Don’t tell the kids, but the often villainized “screen time” might not be so bad for their health after all, according to new research.

There’s “essentially no evidence” that time looking at TVs, iPads and laptops has a direct “toxic” effect on the health of children, say leading pediatricians in the U.K., suggesting the associated dangers may be exaggerated.

“Screen time has been cited in the media as the cause of obesity, mental health problems and educational failure,” write experts with the Royal College of Paediatrics and Child Health (RCPCH) in a new guide for clinicians and parents. “The evidence base for a direct ‘toxic’ effect of screen time is contested, and the evidence of harm is often overstated.”

The group formed a set of guidelines based on the research review published in BMJ Open this month that found some evidence linking screen use with obesity and depression. But it is the position of the RCPCH that negative effects are mostly due to choosing one activity over another such as when people opt to be on screens rather than sleeping, eating well, exercising or socializing.

“We feel that this is the main way in which screen time and negative outcomes may be linked,” they write.

The group said it was unable to come up with a screen time “cut-off” suggestion for parents due to the weak evidence found in the review. Instead, their primary recommendation is that parents negotiate limits with kids based on their individual needs, how the screens are used and how much they prevent exercise, socializing and sleep.
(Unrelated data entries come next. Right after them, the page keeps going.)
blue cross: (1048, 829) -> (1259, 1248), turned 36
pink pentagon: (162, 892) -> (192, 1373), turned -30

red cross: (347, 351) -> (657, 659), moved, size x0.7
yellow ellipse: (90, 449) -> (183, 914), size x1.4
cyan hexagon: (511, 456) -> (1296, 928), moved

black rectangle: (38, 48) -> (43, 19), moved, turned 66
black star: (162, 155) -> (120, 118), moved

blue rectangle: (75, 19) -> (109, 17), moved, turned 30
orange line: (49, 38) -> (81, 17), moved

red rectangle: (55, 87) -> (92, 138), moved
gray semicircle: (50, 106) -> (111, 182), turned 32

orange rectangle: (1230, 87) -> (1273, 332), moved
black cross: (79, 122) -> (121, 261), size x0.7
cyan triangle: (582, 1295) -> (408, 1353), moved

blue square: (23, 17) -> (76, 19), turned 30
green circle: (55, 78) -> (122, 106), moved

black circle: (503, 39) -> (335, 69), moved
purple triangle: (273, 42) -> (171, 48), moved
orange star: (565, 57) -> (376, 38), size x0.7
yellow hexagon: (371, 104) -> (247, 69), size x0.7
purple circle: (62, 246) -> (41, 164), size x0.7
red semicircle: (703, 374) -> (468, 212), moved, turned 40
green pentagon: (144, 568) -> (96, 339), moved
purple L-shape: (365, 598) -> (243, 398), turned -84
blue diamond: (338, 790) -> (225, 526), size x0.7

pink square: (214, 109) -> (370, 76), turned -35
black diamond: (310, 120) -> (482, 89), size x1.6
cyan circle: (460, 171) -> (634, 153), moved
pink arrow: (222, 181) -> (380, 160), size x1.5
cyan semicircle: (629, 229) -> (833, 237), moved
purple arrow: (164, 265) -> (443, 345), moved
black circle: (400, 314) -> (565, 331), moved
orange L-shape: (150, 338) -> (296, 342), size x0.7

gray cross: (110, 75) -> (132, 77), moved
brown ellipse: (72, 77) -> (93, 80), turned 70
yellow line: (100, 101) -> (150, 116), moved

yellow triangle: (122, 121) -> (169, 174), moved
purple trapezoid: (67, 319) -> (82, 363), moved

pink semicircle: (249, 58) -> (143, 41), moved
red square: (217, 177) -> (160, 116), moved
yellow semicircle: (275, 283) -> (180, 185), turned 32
Their most specific recommendations are that screens be avoided for an hour before bed, and that families ask the following questions when assessing screen time limits:

  1. Is screen time in your household controlled?
  2. Does screen use interfere with what your family want to do?
  3. Does screen use interfere with sleep?
  4. Are you able to control snacking during screen time?

The RCPCH addressed criticisms that the Canadian Paediatric Society (CPS) and the American Academy of Paediatrics (AAP) faced following the release of guidelines in recent years for “not being fully evidence-based and being focused on risks, rather than recognizing the potential benefits of digital screen use in education and industry.” The CPS suggested in 2017 that children younger than two get zero screen time and children aged two to five stick to a daily limit of one hour.

In a statement to, the CPS said that it was important that they recognize the development differences between preschool and later childhood.

“While the RCPCH document, AAP guidelines and others provide recommendations for school-age and older youth, our 2017 evidence-based recommendations are limited to children under the age of five years,” the statement said.

The CPS is developing guidelines for school-aged children and adolescents with recommendations planned for release in June.

There is still much research that needs to be done on the impact on screens in the lives of children and adolescents, particularly around the content consumed on screens and its impact on mental health, the RCPCH wrote in their new guidelines. In a separate study published in EClinicalMedicine on Friday, researchers surveyed 11,000 young people about social media, online harassment and body image. The study found that girls at 14 are more likely than boys to exhibit depressive symptoms linked to social media.